Task directions: Repeat, word for word, each of the records shown below, without their pictures.

Items from a data source:
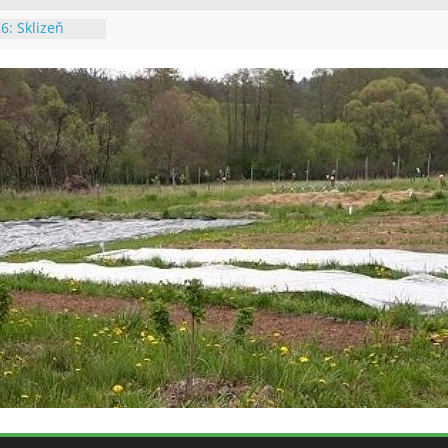
6: Sklizeň
26: Údržba
chalupě
26: Výsadba
26: Údržba
 a výsadba
: Poslední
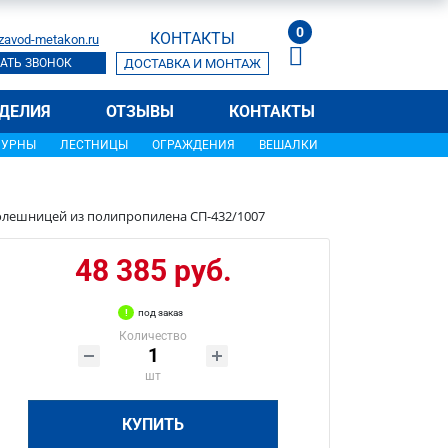
0
КОНТАКТЫ
zavod-metakon.ru
АТЬ ЗВОНОК
ДОСТАВКА И МОНТАЖ
ДЕЛИЯ
ОТЗЫВЫ
КОНТАКТЫ
УРНЫ
ЛЕСТНИЦЫ
ОГРАЖДЕНИЯ
ВЕШАЛКИ
толешницей из полипропилена СП-432/1007
48 385 руб.
под заказ
Количество
шт
КУПИТЬ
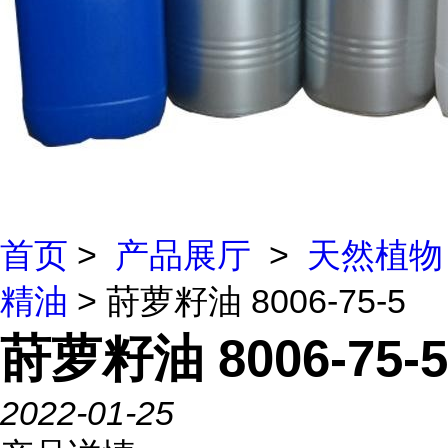
首页
>
产品展厅
>
天然植物
精油
> 莳萝籽油 8006-75-5
莳萝籽油 8006-75-5
2022-01-25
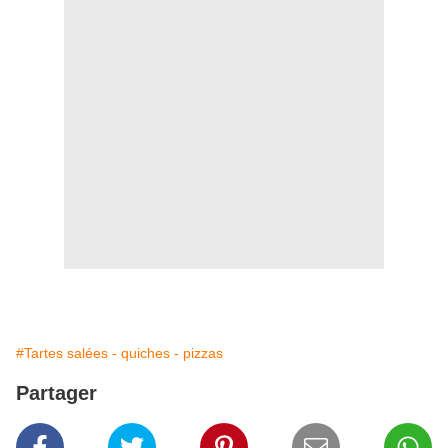
#Tartes salées - quiches - pizzas
Partager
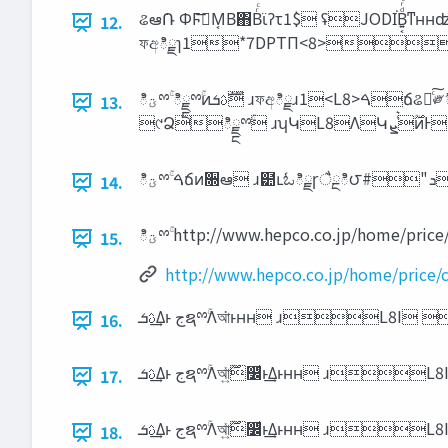
ଌఆ݁Ռ ΦϜࢠ͞Μ͔Β΋Βͬͨϊʔτ1$ ʢJODI͘Β͍͔ͩͬͨͳʜʜʣ ిѹɿ77 ిྲྀɿ*" ྗ཰ɿDPTП
12.
ফඅిྗɿ1*7DPTП<8>
ి‫ؾ‬ྉۚ ిྗྔྉۚͷ‫ࣜࢉܭ‬ ɹফඅిྗɹ1<L8>ࠓճଌఆͨ͠༗ޮిྗ ɹ࢖༻࣌ؒɹU<I>ඵ΍෼Ͱ͸ͳ࣌͘ ɹ୯ՁɹɹɹQ<ԁ>ԁɼમ·Ͱܾ·͍ͬͯΔ ফඅిྗ ࢖༻࣌ؒ
13.
14.
ిؾྉۚ http://www.hepco.co.jp/home/price/
15.
http://www.hepco.co.jp/home/price/c
͢ࢉܭΔͱ جຊྉۚΛআ͘ͱʜʜ ɹL8I
16.
‫͢ࢉܭ‬Δͱ ‫ج‬ຊྉۚΛআ͍ͯ࣌ؒ෼ͩͱ͢
17.
18.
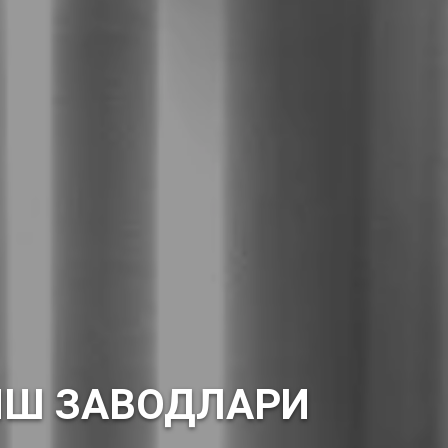
ИШ ЗАВОДЛАРИ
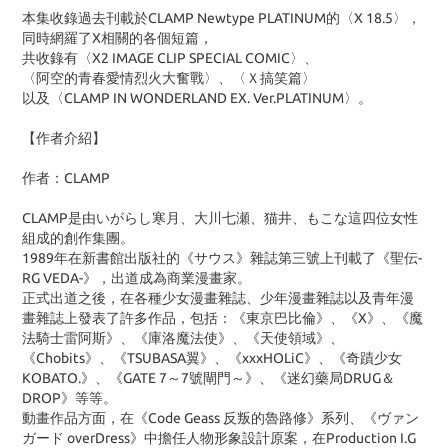
本集收錄過去刊載於CLAMP Newtype PLATINUM的〈X 18.5〉，
同時網羅了X相關的各個短篇，
共收錄有〈X2 IMAGE CLIP SPECIAL COMIC〉、
〈阿空的青春愛情烈火大奮戰〉、〈Ｘ搞笑篇〉
以及〈CLAMP IN WONDERLAND EX. Ver.PLATINUM〉。
【作者介紹】
作者：CLAMP
CLAMP是由いがらし寒月、大川七瀬、猫井、もこな這四位女性
組成的創作集團。
1989年在新書館出版社的《サウス》雜誌第三號上刊載了《聖伝-
RG VEDA-》，出道成為商業漫畫家。
正式出道之後，在各種少女漫畫雜誌、少年漫畫雜誌以及青年漫
畫雜誌上發表了許多作品，包括：《東京巴比倫》、《X》、《魔
法騎士雷阿斯》、《庫洛魔法使》、《天使領域》、
《Chobits》、《TSUBASA翼》、《xxxHOLiC》、《奇蹟少女
KOBATO.》、《GATE 7～7號閘門～》、《迷幻藥局DRUG＆
DROP》等等。
動畫作品方面，在《Code Geass 反叛的魯路修》系列、《ヴァン
ガード overDress》中擔任人物形象設計原案，在Production I.G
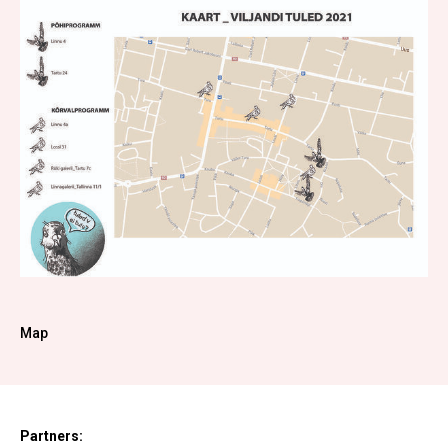
Map
Partners:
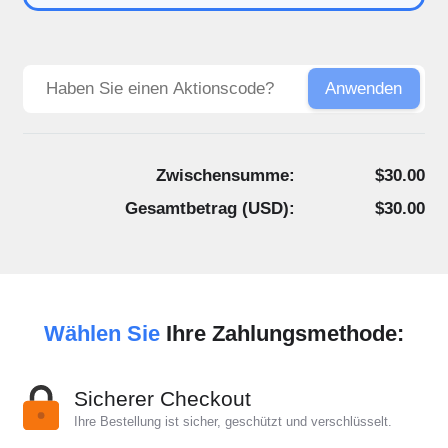
Anwenden
Zwischensumme:
$30.00
Gesamtbetrag (
USD
):
$30.00
Wählen Sie
Ihre Zahlungsmethode:
Sicherer Checkout
Ihre Bestellung ist sicher, geschützt und verschlüsselt.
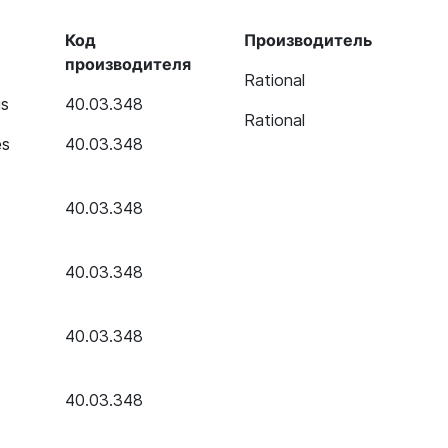
Код
Производитель
производителя
Rational
us
40.03.348
Rational
es
40.03.348
40.03.348
40.03.348
40.03.348
40.03.348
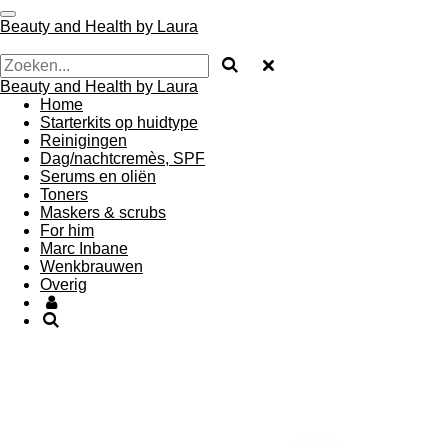
Ga
Beauty and Health by Laura
direct
naar
de
Beauty and Health by Laura
hoofdinhoud
Home
Starterkits op huidtype
Reinigingen
Dag/nachtcremès, SPF
Serums en oliën
Toners
Maskers & scrubs
For him
Marc Inbane
Wenkbrauwen
Overig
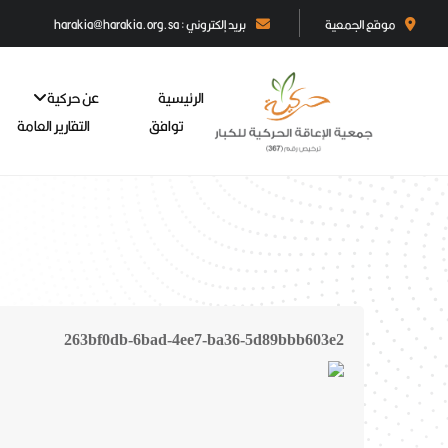
موقع الجمعية
بريد إلكتروني : harakia@harakia.org.sa
الرئيسية
عن حركية
توافق
التقارير العامة
263bf0db-6bad-4ee7-ba36-5d89bbb603e2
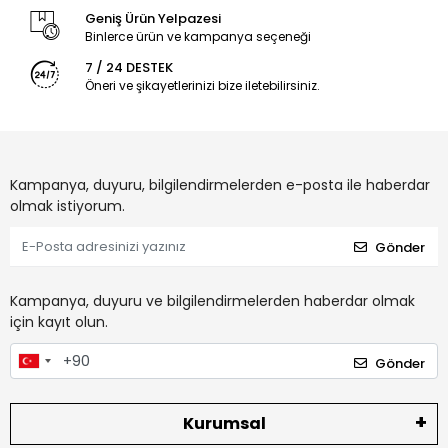
Geniş Ürün Yelpazesi
Binlerce ürün ve kampanya seçeneği
7 / 24 DESTEK
Öneri ve şikayetlerinizi bize iletebilirsiniz.
Kampanya, duyuru, bilgilendirmelerden e-posta ile haberdar
olmak istiyorum.
Gönder
Kampanya, duyuru ve bilgilendirmelerden haberdar olmak
için kayıt olun.
Gönder
Kurumsal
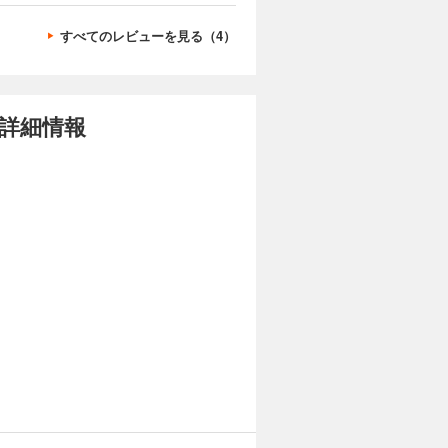
すべてのレビューを見る（4）
の詳細情報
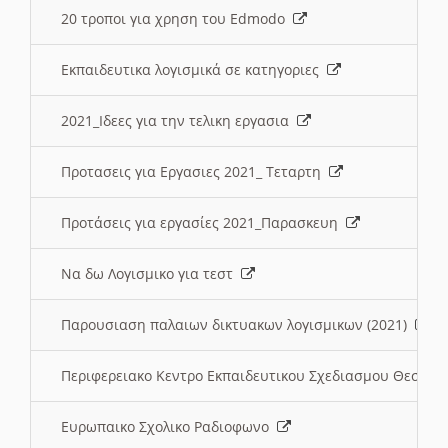
20 τροποι για χρηση του Edmodo
Εκπαιδευτικα λογισμικά σε κατηγοριες
2021_Ιδεες για την τελικη εργασια
Προτασεις για Εργασιες 2021_ Τεταρτη
Προτάσεις για εργασίες 2021_Παρασκευη
Να δω Λογισμικο για τεστ
Παρουσιαση παλαιων δικτυακων λογισμικων (2021)
Περιφερειακο Κεντρο Εκπαιδευτικου Σχεδιασμου Θεσσα
Ευρωπαικο Σχολικο Ραδιοφωνο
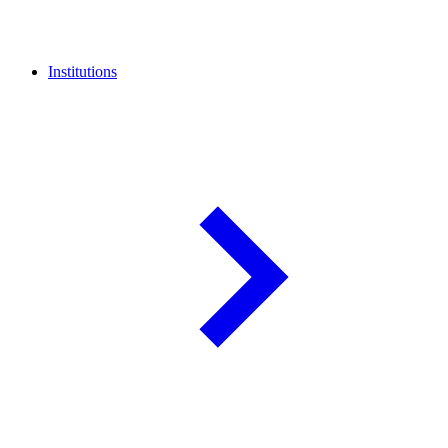
Institutions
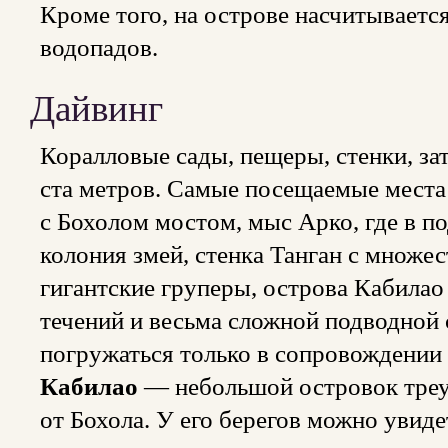
Кроме того, на острове насчитывает
водопадов.
Дайвинг
Коралловые сады, пещеры, стенки, за
ста метров. Самые посещаемые мест
с Бохолом мостом, мыс Арко, где в п
колония змей, стенка Танган с множе
гигантские груперы, острова Кабилао
течений и весьма сложной подводной
погружаться только в сопровождении 
Кабилао
— небольшой островок треу
от Бохола. У его берегов можно увиде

Output:
6: Sklizeň
26: Údržba
chalupě
26: Výsadba
26: Údržba
 a výsadba
: Poslední
0
КОНТАКТЫ
zavod-metakon.ru
АТЬ ЗВОНОК
ДОСТАВКА И МОНТАЖ
ДЕЛИЯ
ОТЗЫВЫ
КОНТАКТЫ
УРНЫ
ЛЕСТНИЦЫ
ОГРАЖДЕНИЯ
ВЕШАЛКИ
толешницей из полипропилена СП-432/1007
48 385 руб.
под заказ
Количество
шт
КУПИТЬ
首页
>
产品展厅
>
天然植物
精油
> 莳萝籽油 8006-75-5
莳萝籽油 8006-75-5
2022-01-25
#Tartes salées - quiches - pizzas
Partager
ଌఆ݁Ռ ΦϜࢠ͞Μ͔Β΋Βͬͨϊʔτ1$ ʢJODI͘Β͍͔ͩͬͨͳʜʜʣ ిѹɿ77 ిྲྀɿ*" ྗ཰ɿDPTП
12.
ফඅిྗɿ1*7DPTП<8>
ి‫ؾ‬ྉۚ ిྗྔྉۚͷ‫ࣜࢉܭ‬ ɹফඅిྗɹ1<L8>ࠓճଌఆͨ͠༗ޮిྗ ɹ࢖༻࣌ؒɹU<I>ඵ΍෼Ͱ͸ͳ࣌͘ ɹ୯ՁɹɹɹQ<ԁ>ԁɼમ·Ͱܾ·͍ͬͯΔ ফඅిྗ ࢖༻࣌ؒ
13.
14.
ిؾྉۚ http://www.hepco.co.jp/home/price/
15.
http://www.hepco.co.jp/home/price/c
͢ࢉܭΔͱ جຊྉۚΛআ͘ͱʜʜ ɹL8I
16.
‫͢ࢉܭ‬Δͱ ‫ج‬ຊྉۚΛআ͍ͯ࣌ؒ෼ͩͱ͢
17.
18.
ИШ ЗАВОДЛАРИ
本集收錄過去刊載於CLAMP Newtype PLATINUM的〈X 18.5〉，
同時網羅了X相關的各個短篇，
共收錄有〈X2 IMAGE CLIP SPECIAL COMIC〉、
〈阿空的青春愛情烈火大奮戰〉、〈Ｘ搞笑篇〉
以及〈CLAMP IN WONDERLAND EX. Ver.PLATINUM〉。
【作者介紹】
作者：CLAMP
CLAMP是由いがらし寒月、大川七瀬、猫井、もこな這四位女性
組成的創作集團。
1989年在新書館出版社的《サウス》雜誌第三號上刊載了《聖伝-
RG VEDA-》，出道成為商業漫畫家。
正式出道之後，在各種少女漫畫雜誌、少年漫畫雜誌以及青年漫
畫雜誌上發表了許多作品，包括：《東京巴比倫》、《X》、《魔
法騎士雷阿斯》、《庫洛魔法使》、《天使領域》、
《Chobits》、《TSUBASA翼》、《xxxHOLiC》、《奇蹟少女
KOBATO.》、《GATE 7～7號閘門～》、《迷幻藥局DRUG＆
DROP》等等。
動畫作品方面，在《Code Geass 反叛的魯路修》系列、《ヴァン
ガード overDress》中擔任人物形象設計原案，在Production I.G
Map
Partners:
Anwenden
Zwischensumme:
$30.00
Gesamtbetrag (
USD
):
$30.00
Wählen Sie
Ihre Zahlungsmethode:
Sicherer Checkout
Ihre Bestellung ist sicher, geschützt und verschlüsselt.
Код
Производитель
производителя
Rational
us
40.03.348
Rational
es
40.03.348
40.03.348
40.03.348
40.03.348
40.03.348
Ga
Beauty and Health by Laura
direct
naar
de
Beauty and Health by Laura
hoofdinhoud
Home
Starterkits op huidtype
Reinigingen
Dag/nachtcremès, SPF
Serums en oliën
Toners
Maskers & scrubs
For him
Marc Inbane
Wenkbrauwen
Overig
موقع الجمعية
بريد إلكتروني : harakia@harakia.org.sa
الرئيسية
عن حركية
توافق
التقارير العامة
263bf0db-6bad-4ee7-ba36-5d89bbb603e2
Geniş Ürün Yelpazesi
Binlerce ürün ve kampanya seçeneği
7 / 24 DESTEK
Öneri ve şikayetlerinizi bize iletebilirsiniz.
Kampanya, duyuru, bilgilendirmelerden e-posta ile haberdar
olmak istiyorum.
Gönder
Kampanya, duyuru ve bilgilendirmelerden haberdar olmak
için kayıt olun.
Gönder
Kurumsal
すべてのレビューを見る（4）
の詳細情報
20 τροποι για χρηση του Edmodo
Εκπαιδευτικα λογισμικά σε κατηγοριες
2021_Ιδεες για την τελικη εργασια
Προτασεις για Εργασιες 2021_ Τεταρτη
Προτάσεις για εργασίες 2021_Παρασκευη
Να δω Λογισμικο για τεστ
Παρουσιαση παλαιων δικτυακων λογισμικων (2021)
Περιφερειακο Κεντρο Εκπαιδευτικου Σχεδιασμου Θεσσα
Ευρωπαικο Σχολικο Ραδιοφωνο
Institutions
Кроме того, на острове насчитывает
водопадов.
Дайвинг
Коралловые сады, пещеры, стенки, за
ста метров. Самые посещаемые мест
с Бохолом мостом, мыс Арко, где в п
колония змей, стенка Танган с множе
гигантские груперы, острова Кабилао
течений и весьма сложной подводной
погружаться только в сопровождении 
Кабилао
— небольшой островок треу
от Бохола. У его берегов можно увиде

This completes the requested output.